A Polícia Federal realizou nesta quinta-feira (3) uma operação que apura suspeitas de participação do deputado federal Ricardo Abrão (PSDB-RJ) em um esquema de compra de votos durante as eleições municipais de 2024 em Nilópolis, na Baixada Fluminense. A ação policial incluiu o cumprimento de mandados de busca e apreensão em um condomínio de alto padrão na região e a coleta de dados em dispositivos eletrônicos, sob autorização do ministro Flávio Dino, do Supremo Tribunal Federal (STF).
A investigação teve início em outubro de 2024, quando 24 pessoas foram presas em flagrante no município de Nilópolis, após serem flagradas com valores relacionados à compra de votos nas eleições daquele ano. Na ocasião, os agentes da Polícia Federal apreenderam dinheiro e outros itens que indicam a tentativa de influenciar o resultado do pleito municipal.
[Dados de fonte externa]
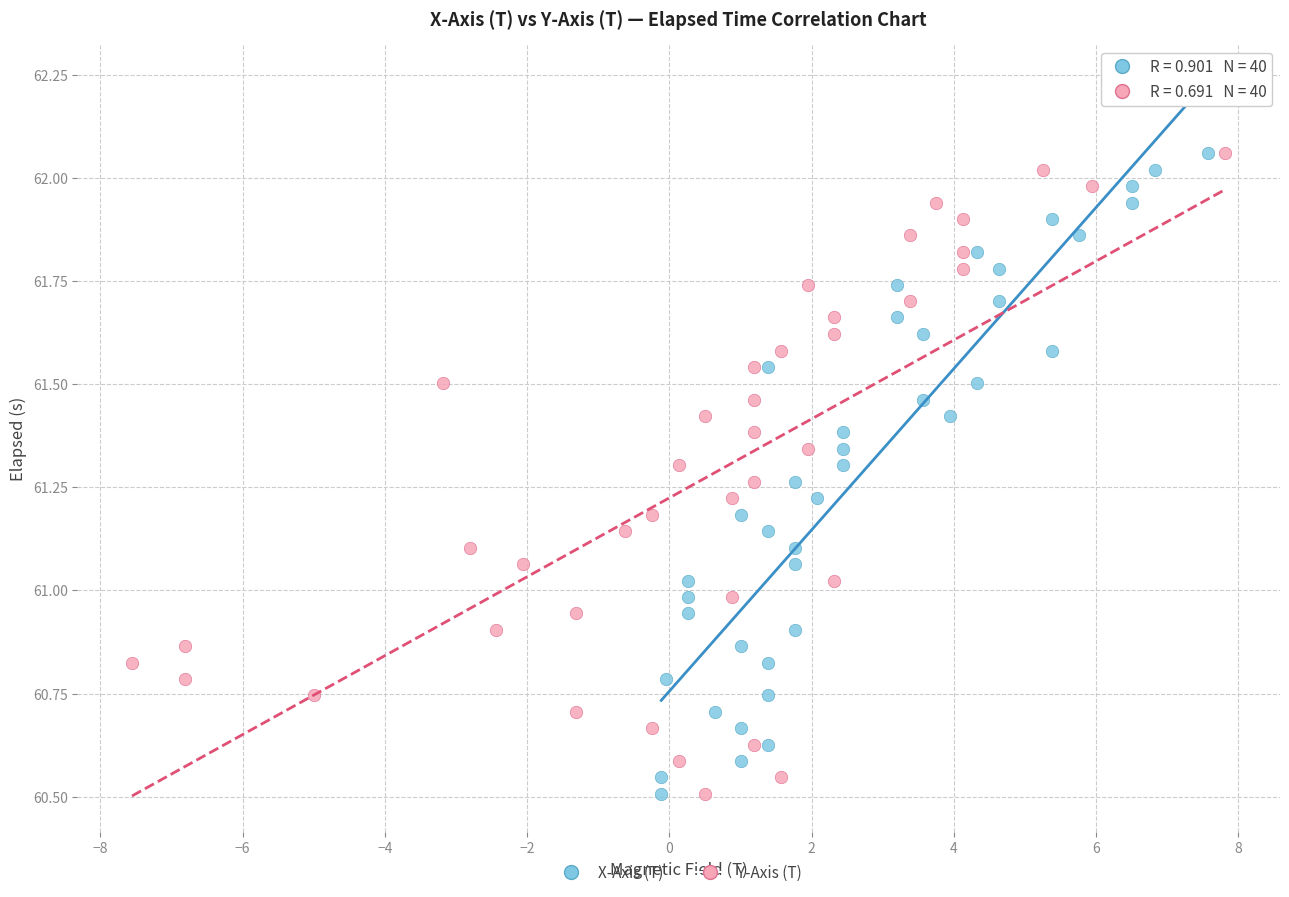

What are all the series names shown in the legend?

X-Axis (T), Y-Axis (T)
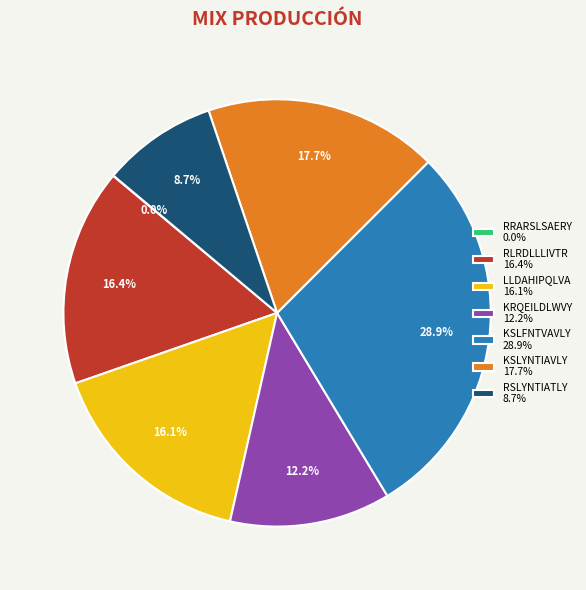

Combined, do LLDAHIPQLVA 16.1% and RLRDLLLIVTR 16.4% account for over 50%?

No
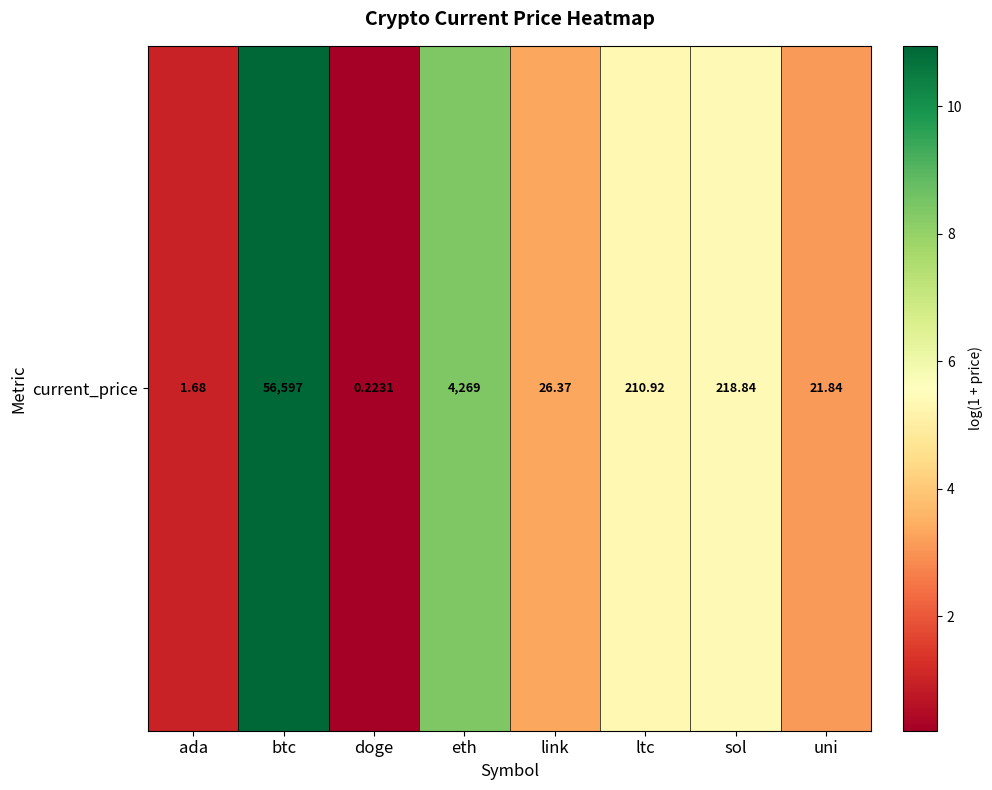

The value at uni is 3.1. True or false?

True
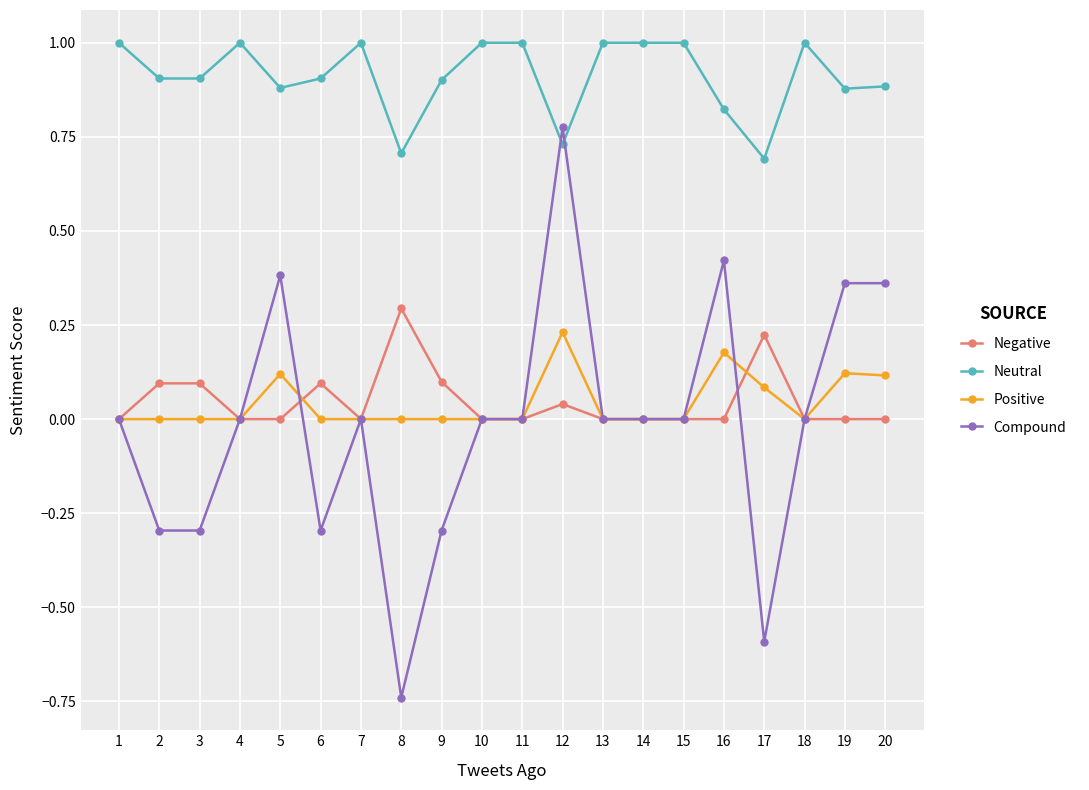

What is the difference between the Compound values at 11 and 3?

0.3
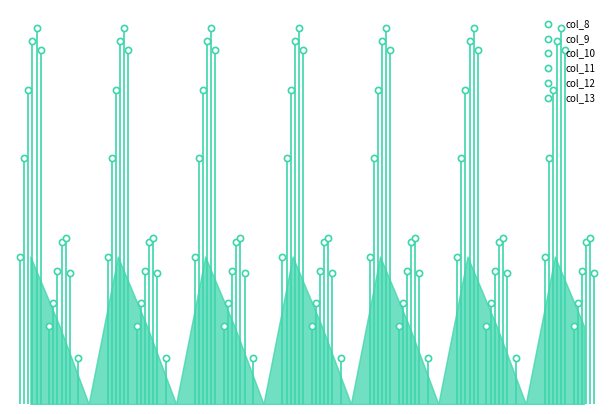

What are all the series names shown in the legend?

col_8, col_9, col_10, col_11, col_12, col_13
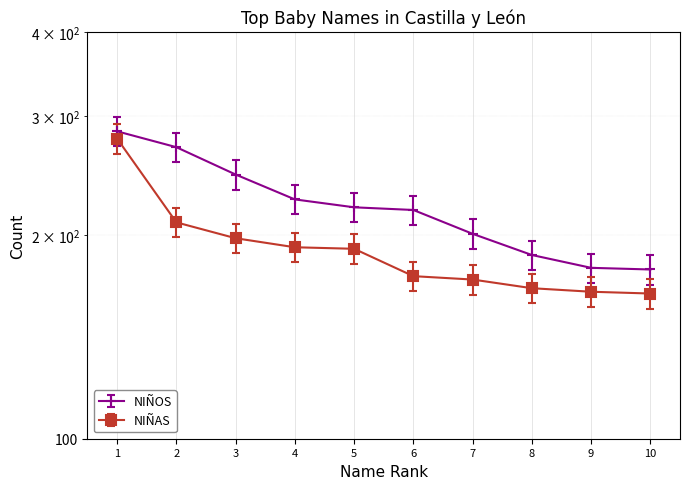

What is the sum of all NIÑOS values?

2210.0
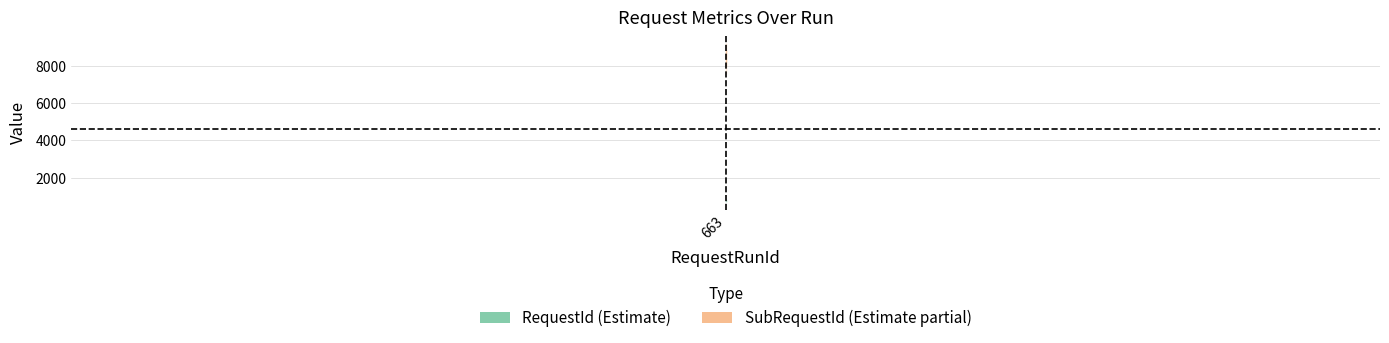

At 663, list the series in order from largest to smallest.

SubRequestId, RequestId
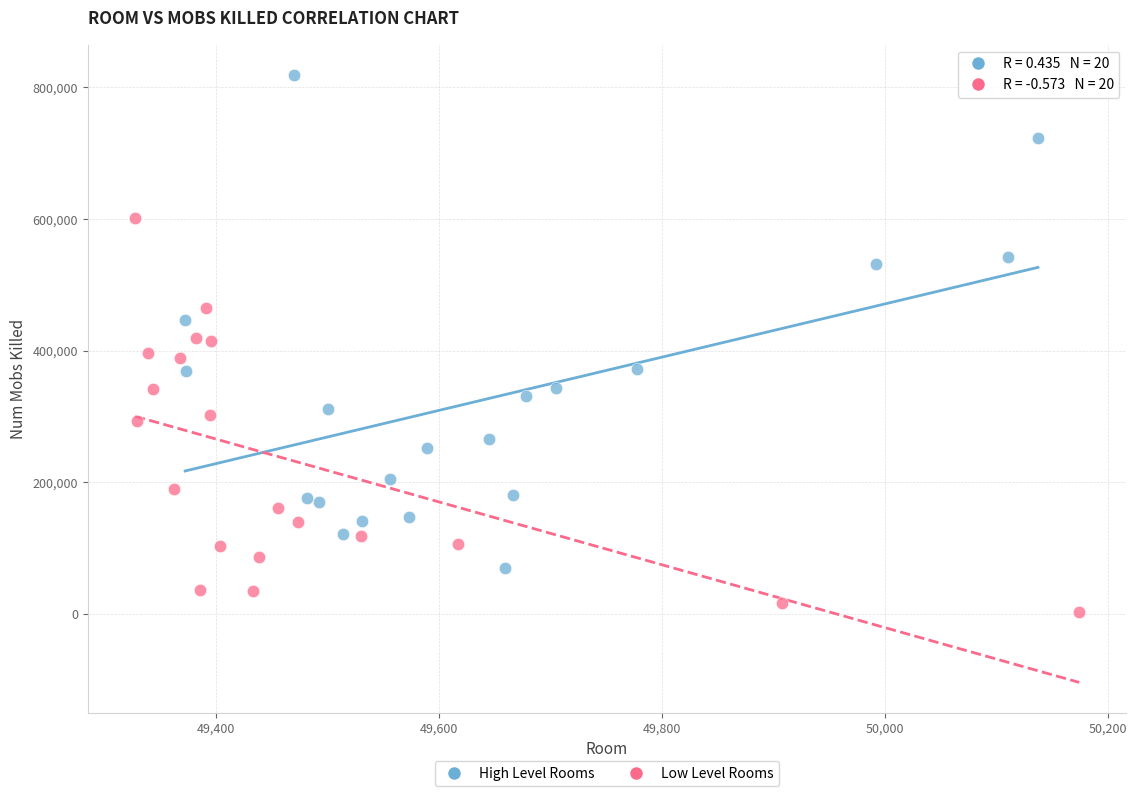

Which series has the widest spread of Y values?

High Level Rooms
Além dessas prisões, a operação resultou na apreensão de documentos e equipamentos eletrônicos, cujo conteúdo está sendo analisado para aprofundar as investigações.
Os desdobramentos da apuração continuam, tendo como marco o cumprimento de mandados judiciais na Operação Astreia, realizado em fevereiro de 2025. Essas ações reforçam a complexidade do esquema investigado, que envolve múltiplas etapas e possíveis ligações com outros casos de corrupção e compra de votos na região.
Ricardo Abrão, que assumiu sua cadeira na Câmara dos Deputados em 2023, inicialmente entrou no mandato após a posse de Daniela Carneiro (Republicanos-RJ) como ministra do Turismo, ocasião em que ele ocupou a vaga na Câmara. Posteriormente, voltou ao cargo em 2024, substituindo Chiquinho Brazão, cujo mandato foi cassado devido à sua ausência nas sessões e por questões relacionadas à sua conduta política.
Chiquinho Brazão, por sua vez, foi condenado a 76 anos de prisão por ser considerado o mandante do assassinato da ex-vereadora Marielle Franco, um dos casos mais emblemáticos de violência política no Rio de Janeiro. Além de sua atuação política, Ricardo Abrão possui ligações familiares de destaque na região. É filho de Farid Abraão David, ex-prefeito de Nilópolis por três mandatos e ex-presidente da escola de samba Beija-Flor. Também é sobrinho de Anísio Abraão David, conhecido como “o Anísio”, figura notória no jogo do bicho no Rio de Janeiro, que já foi alvo de operações da Polícia Federal e condenado por contravenção.
Em nota, Ricardo Abrão declarou ter recebido a operação com “estranheza” e afirmou que não foi candidato nas eleições de 2024. Ele reforçou sua disposição em colaborar com as autoridades, afirmando estar tranquilo e à disposição para prestar esclarecimentos adicionais. A investigação continua sob sigilo, enquanto as autoridades buscam esclarecer a extensão do suposto esquema de compra de votos e a participação de diferentes atores envolvidos no caso.